BEGIN

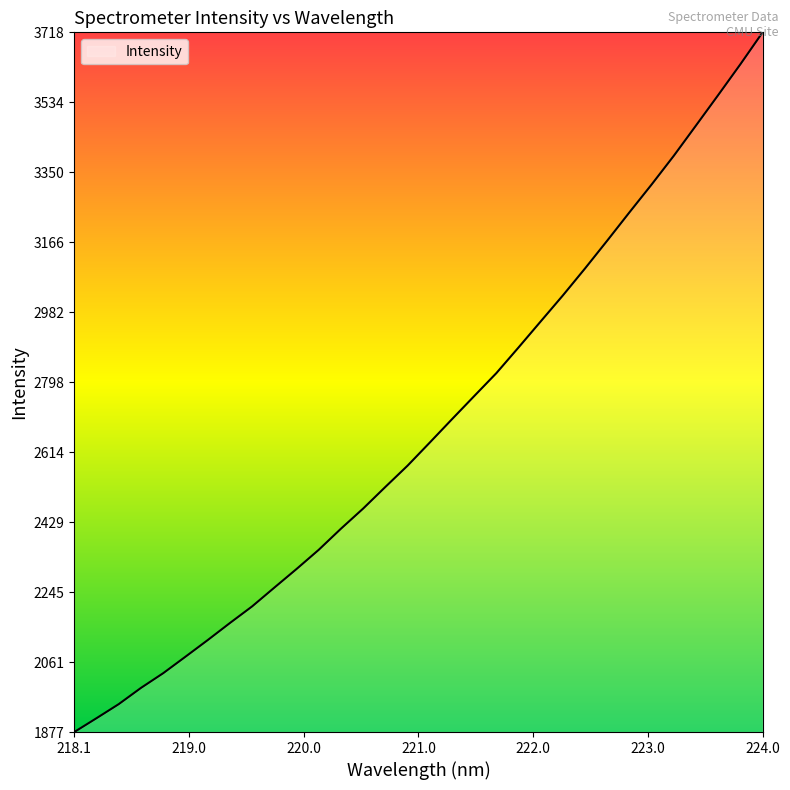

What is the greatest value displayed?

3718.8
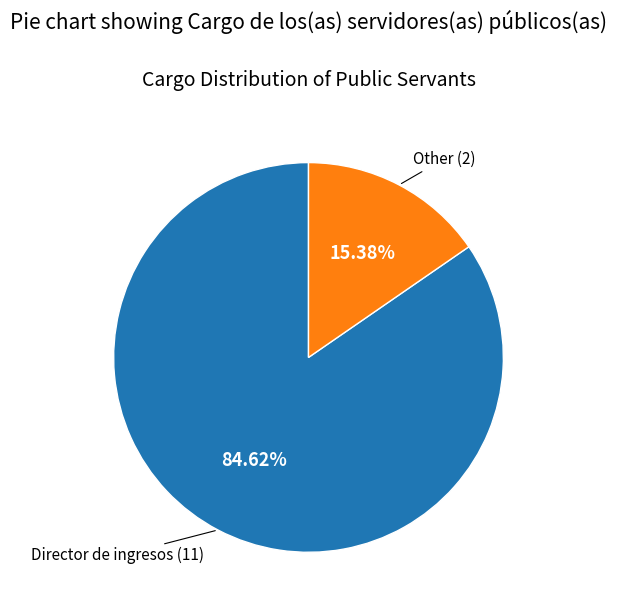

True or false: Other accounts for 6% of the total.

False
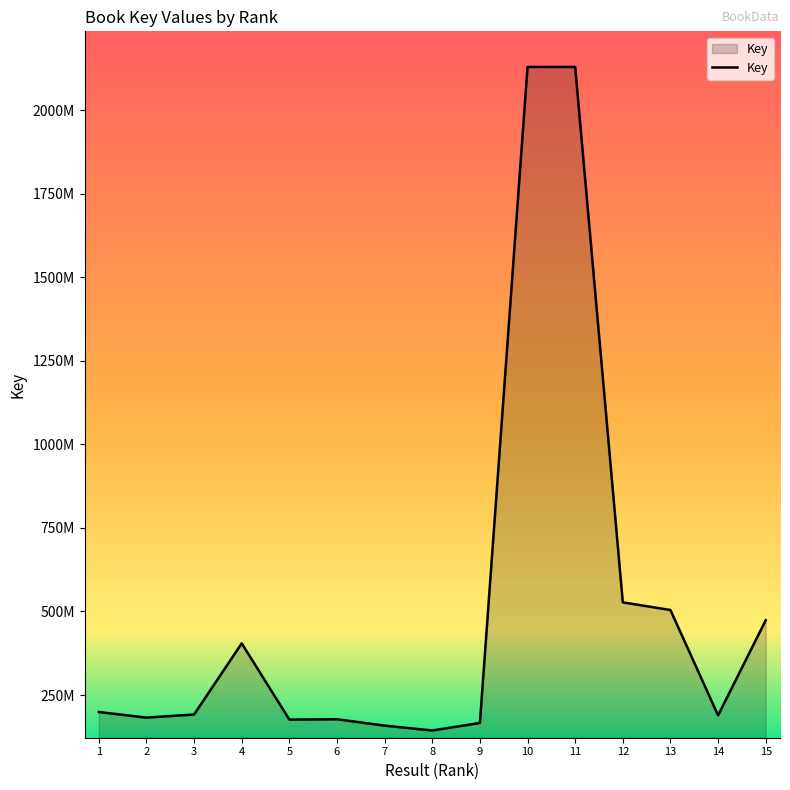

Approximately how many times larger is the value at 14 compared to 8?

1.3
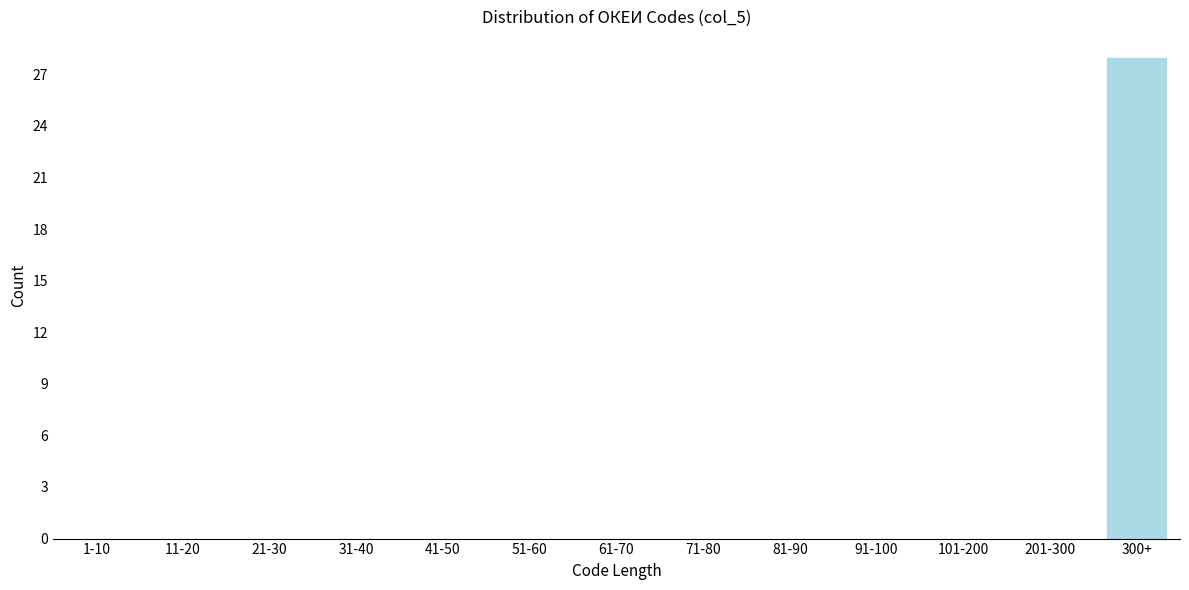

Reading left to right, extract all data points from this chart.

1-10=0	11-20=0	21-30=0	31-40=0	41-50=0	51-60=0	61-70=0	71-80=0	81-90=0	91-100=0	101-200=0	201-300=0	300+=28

END

### Assigned task
Copy out the rows, starting at the line that contains "Approximately how many" and ending at the last line of the rows. Omit the pictures.

### Answer for the task
Approximately how many times larger is the value at 14 compared to 8?

1.3

Reading left to right, extract all data points from this chart.

1-10=0	11-20=0	21-30=0	31-40=0	41-50=0	51-60=0	61-70=0	71-80=0	81-90=0	91-100=0	101-200=0	201-300=0	300+=28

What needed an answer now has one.